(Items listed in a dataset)
○ ○ ○

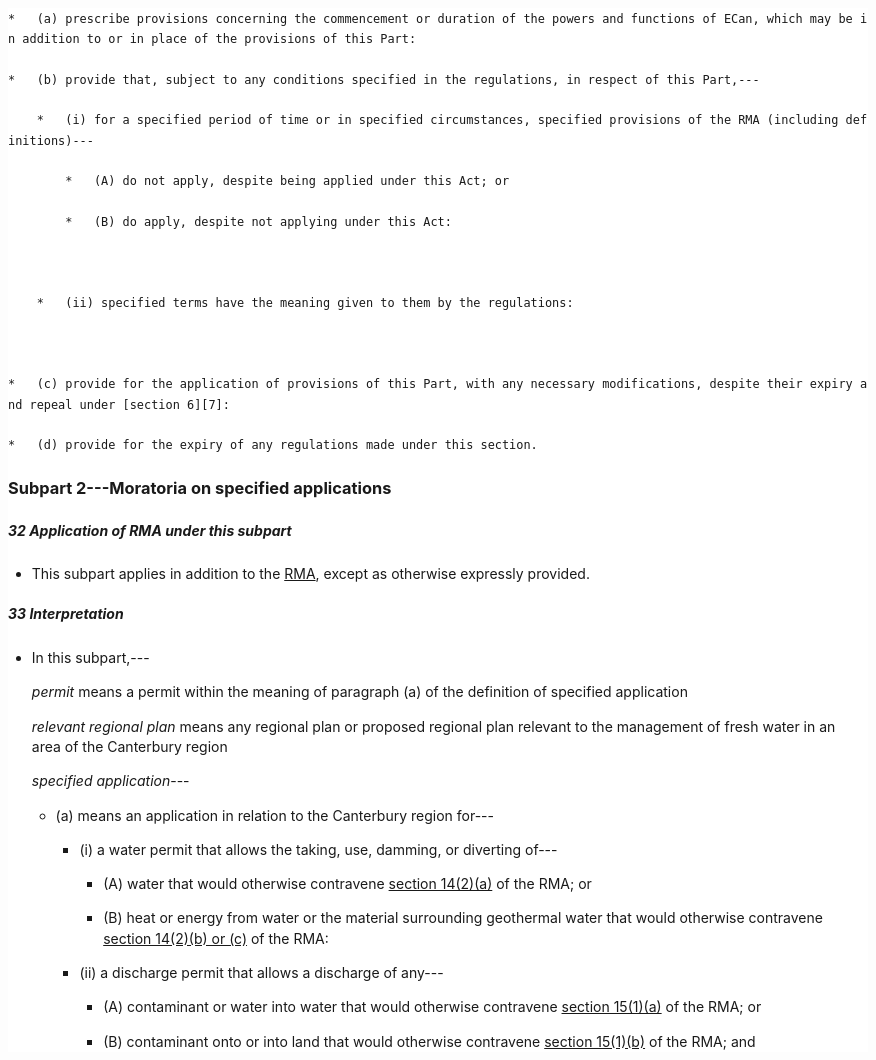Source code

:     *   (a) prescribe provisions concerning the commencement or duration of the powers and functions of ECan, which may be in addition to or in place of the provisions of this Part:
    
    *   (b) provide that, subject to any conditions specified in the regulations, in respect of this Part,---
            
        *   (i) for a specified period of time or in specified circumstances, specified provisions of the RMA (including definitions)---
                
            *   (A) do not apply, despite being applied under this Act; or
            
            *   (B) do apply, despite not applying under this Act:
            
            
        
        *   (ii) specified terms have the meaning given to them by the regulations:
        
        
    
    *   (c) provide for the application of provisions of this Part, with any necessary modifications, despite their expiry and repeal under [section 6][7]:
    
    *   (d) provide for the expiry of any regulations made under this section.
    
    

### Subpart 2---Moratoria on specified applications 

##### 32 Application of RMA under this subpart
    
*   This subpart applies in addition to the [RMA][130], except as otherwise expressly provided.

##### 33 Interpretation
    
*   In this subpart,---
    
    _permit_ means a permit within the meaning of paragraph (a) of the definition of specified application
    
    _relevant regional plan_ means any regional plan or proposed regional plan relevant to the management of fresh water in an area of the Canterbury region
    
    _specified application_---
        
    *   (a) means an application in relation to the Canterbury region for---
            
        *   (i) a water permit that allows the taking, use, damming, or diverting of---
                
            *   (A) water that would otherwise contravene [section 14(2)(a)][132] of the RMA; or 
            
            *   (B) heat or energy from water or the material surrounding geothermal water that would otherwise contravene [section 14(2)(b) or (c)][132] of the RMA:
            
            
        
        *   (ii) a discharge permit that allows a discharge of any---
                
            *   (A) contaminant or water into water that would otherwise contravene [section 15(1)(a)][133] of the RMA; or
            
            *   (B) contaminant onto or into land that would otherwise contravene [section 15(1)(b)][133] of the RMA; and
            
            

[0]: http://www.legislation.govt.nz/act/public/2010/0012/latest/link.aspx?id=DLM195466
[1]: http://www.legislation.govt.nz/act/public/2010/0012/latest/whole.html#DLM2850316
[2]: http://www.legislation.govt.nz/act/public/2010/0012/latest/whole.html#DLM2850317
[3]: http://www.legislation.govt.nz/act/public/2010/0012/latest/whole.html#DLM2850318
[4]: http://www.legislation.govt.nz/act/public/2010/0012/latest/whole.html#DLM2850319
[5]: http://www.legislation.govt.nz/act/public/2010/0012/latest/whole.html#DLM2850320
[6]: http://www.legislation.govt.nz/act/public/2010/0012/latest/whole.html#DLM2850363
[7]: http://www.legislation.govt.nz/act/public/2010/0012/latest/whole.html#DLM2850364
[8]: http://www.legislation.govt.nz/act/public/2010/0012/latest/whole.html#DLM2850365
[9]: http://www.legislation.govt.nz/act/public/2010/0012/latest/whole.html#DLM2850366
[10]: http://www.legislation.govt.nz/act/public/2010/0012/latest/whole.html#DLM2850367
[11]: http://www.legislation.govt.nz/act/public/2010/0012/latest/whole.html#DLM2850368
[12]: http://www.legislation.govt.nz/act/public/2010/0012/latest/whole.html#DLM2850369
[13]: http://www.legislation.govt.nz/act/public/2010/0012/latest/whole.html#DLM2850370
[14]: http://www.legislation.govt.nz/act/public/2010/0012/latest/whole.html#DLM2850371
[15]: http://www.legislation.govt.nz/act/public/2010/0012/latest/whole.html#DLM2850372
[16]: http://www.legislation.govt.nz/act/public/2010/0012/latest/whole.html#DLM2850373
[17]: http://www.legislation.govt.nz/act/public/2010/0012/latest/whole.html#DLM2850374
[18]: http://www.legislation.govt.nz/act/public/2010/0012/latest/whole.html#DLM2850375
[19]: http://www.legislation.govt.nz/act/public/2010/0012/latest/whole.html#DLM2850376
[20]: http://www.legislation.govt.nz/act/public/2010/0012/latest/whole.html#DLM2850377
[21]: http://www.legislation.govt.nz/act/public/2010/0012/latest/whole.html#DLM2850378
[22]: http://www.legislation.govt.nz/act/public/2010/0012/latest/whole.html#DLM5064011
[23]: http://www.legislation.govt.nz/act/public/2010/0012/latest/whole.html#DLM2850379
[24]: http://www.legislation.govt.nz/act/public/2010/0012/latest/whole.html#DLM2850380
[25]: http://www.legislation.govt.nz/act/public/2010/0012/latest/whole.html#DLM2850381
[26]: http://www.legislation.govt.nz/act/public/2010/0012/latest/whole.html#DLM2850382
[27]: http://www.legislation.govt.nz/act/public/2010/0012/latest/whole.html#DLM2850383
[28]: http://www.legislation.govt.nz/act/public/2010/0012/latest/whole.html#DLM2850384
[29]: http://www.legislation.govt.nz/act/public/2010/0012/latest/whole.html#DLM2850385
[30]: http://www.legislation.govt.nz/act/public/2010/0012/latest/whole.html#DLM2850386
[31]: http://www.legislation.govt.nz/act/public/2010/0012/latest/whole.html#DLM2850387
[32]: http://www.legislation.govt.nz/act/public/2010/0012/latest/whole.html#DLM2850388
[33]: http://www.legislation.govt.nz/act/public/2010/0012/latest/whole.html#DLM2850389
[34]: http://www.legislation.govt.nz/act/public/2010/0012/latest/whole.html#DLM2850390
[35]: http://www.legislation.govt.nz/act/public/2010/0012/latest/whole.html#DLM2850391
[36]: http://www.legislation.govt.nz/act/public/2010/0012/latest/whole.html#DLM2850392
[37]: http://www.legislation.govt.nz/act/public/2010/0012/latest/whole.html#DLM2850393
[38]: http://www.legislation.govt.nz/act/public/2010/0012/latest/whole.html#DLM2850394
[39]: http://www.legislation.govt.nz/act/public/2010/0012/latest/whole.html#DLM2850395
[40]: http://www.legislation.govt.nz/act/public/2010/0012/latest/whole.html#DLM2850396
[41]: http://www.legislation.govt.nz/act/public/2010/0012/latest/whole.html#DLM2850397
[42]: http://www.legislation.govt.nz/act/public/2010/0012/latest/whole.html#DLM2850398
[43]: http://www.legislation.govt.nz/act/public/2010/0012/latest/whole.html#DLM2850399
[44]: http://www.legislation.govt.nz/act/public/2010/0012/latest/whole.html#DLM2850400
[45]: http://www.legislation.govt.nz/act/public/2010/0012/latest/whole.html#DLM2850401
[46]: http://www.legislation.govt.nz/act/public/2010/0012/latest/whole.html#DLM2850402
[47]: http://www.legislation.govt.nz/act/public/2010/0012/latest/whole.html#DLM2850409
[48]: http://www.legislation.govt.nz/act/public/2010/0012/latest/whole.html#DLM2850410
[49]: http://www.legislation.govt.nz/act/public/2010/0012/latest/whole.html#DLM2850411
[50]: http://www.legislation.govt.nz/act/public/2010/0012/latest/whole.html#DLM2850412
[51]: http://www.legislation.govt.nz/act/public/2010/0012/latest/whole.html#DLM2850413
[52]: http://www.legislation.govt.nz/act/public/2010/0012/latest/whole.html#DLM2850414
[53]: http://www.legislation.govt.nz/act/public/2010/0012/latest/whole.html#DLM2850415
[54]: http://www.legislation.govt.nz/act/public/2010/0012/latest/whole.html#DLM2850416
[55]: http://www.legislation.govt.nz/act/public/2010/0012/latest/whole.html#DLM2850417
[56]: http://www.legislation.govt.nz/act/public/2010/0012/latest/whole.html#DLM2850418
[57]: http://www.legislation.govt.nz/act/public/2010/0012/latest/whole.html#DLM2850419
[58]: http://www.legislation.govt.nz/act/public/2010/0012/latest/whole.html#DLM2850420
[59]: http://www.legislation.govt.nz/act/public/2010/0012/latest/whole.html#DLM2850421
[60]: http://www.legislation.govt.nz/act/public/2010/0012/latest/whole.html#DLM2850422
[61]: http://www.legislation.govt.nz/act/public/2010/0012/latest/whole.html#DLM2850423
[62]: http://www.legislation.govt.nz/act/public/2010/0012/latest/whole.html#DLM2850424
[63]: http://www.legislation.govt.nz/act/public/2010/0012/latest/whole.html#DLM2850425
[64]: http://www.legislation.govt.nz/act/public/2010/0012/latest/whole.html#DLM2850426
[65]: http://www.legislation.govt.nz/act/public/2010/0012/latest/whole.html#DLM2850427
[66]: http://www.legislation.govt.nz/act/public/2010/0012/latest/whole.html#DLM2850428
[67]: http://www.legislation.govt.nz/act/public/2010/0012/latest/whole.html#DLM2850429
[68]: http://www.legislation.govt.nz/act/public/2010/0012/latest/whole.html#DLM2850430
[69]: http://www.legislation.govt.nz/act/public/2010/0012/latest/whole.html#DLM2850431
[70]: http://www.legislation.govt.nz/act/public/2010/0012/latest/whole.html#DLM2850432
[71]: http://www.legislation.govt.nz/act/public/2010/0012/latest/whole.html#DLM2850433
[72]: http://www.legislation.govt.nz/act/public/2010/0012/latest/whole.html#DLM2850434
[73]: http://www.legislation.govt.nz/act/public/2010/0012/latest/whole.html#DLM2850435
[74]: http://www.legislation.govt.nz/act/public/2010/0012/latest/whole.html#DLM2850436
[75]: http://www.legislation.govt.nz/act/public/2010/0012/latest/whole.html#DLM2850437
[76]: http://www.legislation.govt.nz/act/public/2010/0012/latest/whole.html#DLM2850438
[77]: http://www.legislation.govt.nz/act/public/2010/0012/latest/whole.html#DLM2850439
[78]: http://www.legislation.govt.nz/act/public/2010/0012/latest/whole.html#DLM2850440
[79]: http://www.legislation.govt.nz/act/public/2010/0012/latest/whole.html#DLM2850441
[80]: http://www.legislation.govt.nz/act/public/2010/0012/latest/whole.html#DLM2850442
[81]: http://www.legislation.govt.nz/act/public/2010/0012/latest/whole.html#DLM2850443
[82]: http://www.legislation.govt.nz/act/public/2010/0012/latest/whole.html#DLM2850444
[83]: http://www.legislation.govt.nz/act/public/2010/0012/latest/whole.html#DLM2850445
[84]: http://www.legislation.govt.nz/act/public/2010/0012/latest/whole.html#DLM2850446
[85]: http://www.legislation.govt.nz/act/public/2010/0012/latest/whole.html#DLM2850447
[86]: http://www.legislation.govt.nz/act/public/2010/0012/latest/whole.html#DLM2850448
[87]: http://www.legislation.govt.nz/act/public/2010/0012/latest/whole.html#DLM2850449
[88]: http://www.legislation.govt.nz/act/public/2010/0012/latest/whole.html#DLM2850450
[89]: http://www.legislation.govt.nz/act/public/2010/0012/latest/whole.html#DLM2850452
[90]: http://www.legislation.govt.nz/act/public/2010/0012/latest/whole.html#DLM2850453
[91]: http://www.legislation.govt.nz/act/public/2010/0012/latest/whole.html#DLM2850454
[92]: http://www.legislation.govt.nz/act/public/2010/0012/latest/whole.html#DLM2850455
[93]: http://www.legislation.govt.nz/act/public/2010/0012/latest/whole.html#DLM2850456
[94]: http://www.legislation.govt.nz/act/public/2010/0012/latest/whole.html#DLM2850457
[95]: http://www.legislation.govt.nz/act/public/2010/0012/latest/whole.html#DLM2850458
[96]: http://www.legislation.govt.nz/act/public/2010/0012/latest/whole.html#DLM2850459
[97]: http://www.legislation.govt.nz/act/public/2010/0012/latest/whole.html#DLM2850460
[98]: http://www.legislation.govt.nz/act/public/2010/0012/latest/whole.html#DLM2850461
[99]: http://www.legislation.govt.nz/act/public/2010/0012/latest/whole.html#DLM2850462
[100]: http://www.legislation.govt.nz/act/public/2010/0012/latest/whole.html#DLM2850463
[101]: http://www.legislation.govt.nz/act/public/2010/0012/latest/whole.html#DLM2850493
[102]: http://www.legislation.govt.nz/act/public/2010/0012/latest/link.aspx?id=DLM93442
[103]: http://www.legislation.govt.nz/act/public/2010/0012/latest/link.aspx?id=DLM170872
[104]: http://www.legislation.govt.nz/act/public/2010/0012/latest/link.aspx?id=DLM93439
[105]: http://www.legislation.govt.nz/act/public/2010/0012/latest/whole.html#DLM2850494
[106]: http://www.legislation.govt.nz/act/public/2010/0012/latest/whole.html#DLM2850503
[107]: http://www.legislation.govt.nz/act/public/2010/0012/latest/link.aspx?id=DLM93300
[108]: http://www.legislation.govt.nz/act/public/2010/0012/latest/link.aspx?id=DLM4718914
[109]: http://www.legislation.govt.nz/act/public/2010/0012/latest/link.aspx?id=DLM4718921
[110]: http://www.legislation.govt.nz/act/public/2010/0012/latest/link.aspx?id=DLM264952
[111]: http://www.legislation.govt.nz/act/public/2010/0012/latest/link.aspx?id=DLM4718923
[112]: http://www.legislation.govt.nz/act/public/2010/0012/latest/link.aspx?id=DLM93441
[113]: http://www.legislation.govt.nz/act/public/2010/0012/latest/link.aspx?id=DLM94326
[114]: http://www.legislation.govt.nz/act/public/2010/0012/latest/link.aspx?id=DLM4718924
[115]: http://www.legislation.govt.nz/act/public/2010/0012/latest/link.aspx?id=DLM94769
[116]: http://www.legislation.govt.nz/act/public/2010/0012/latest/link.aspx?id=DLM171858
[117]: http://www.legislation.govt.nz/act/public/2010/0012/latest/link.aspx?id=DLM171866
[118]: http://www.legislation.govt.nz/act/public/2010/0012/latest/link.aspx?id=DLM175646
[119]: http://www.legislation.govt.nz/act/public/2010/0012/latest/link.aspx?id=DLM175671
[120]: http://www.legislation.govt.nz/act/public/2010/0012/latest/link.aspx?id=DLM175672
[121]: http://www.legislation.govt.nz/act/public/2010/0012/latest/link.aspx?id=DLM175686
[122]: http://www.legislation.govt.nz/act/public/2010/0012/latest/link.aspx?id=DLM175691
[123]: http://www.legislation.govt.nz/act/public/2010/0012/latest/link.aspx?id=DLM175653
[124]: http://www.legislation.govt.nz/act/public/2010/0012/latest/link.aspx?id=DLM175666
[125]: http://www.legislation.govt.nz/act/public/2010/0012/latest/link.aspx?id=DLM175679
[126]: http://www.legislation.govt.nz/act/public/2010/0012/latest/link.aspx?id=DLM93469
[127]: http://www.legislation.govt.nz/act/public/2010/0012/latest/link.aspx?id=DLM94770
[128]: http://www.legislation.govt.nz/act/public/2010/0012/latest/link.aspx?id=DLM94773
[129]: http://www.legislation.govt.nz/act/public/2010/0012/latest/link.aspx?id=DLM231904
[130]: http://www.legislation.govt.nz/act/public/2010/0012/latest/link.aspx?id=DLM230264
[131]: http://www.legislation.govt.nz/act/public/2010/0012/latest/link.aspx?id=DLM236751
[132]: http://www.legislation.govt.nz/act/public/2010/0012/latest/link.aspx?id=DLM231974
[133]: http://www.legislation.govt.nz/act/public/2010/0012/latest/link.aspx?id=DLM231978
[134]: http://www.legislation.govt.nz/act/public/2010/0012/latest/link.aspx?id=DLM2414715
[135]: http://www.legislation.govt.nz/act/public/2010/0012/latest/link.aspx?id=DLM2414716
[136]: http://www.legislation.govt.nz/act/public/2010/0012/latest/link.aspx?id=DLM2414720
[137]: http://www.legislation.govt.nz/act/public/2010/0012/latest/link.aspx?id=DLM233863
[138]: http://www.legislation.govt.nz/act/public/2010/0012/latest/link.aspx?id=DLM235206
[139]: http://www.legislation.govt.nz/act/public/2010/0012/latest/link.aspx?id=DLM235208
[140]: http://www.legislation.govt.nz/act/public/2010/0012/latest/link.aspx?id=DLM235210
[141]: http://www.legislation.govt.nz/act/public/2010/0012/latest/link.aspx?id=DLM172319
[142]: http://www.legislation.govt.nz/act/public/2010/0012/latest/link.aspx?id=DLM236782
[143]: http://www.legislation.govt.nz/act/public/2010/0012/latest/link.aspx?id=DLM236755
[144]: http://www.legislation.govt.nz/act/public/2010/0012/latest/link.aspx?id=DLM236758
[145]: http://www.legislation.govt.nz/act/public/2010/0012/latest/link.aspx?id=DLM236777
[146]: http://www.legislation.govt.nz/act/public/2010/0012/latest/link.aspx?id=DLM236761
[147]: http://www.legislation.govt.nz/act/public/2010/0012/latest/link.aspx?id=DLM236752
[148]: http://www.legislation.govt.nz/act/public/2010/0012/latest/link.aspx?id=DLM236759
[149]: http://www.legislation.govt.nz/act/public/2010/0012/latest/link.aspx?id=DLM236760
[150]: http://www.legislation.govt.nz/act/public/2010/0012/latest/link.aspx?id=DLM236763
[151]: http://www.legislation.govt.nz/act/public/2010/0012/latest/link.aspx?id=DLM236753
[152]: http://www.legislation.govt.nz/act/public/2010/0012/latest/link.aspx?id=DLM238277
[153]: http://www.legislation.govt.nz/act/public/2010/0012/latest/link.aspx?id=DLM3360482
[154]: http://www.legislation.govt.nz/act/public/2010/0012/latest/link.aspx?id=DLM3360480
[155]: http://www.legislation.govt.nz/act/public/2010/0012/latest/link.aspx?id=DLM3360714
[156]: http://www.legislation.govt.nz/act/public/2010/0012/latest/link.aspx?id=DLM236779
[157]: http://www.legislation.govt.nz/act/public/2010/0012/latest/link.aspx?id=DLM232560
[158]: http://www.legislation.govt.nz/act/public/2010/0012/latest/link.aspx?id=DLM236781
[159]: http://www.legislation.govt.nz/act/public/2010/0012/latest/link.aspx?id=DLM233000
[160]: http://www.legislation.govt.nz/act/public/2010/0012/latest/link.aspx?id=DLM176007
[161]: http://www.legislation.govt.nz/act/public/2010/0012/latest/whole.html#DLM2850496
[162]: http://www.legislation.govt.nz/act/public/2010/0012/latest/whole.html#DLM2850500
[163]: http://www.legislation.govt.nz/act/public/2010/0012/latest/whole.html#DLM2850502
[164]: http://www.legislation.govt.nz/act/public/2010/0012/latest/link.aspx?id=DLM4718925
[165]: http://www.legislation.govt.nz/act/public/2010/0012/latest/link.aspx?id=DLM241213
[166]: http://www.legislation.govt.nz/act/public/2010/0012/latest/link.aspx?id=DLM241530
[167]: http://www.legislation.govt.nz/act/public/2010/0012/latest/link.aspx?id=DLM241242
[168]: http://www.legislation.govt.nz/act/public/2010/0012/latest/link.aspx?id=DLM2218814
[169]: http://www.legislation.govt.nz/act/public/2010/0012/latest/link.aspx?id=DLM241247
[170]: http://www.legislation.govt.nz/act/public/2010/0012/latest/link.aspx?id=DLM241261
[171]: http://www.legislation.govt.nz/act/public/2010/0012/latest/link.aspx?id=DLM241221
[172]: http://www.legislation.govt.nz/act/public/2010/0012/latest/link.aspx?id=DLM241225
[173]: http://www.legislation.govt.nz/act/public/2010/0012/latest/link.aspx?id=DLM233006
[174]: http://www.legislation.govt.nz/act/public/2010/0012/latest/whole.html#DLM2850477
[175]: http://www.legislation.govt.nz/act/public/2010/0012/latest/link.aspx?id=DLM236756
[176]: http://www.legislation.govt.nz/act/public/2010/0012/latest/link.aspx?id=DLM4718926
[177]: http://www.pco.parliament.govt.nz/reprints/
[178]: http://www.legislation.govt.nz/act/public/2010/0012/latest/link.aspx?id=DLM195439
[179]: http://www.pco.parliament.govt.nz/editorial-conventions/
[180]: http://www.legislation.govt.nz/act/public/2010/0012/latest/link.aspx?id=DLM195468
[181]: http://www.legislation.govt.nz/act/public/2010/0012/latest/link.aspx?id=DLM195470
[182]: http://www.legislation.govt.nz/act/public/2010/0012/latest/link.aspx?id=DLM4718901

○ ○ ○

> [The problem] Output the lines of the data above as a Markdown table with the columns "No." and "Line", from the line with "of specified application" to the line with "(i) a water", both included. Leave out blank lines and number each row in order.

> [Completed task]
| No. | Line |
|---|---|
| 1 |     _permit_ means a permit within the meaning of paragraph (a) of the definition of specified application |
| 2 |     _relevant regional plan_ means any regional plan or proposed regional plan relevant to the management of fresh water in an area of the Canterbury region |
| 3 |     _specified application_--- |
| 4 |     *   (a) means an application in relation to the Canterbury region for--- |
| 5 |         *   (i) a water permit that allows the taking, use, damming, or diverting of--- |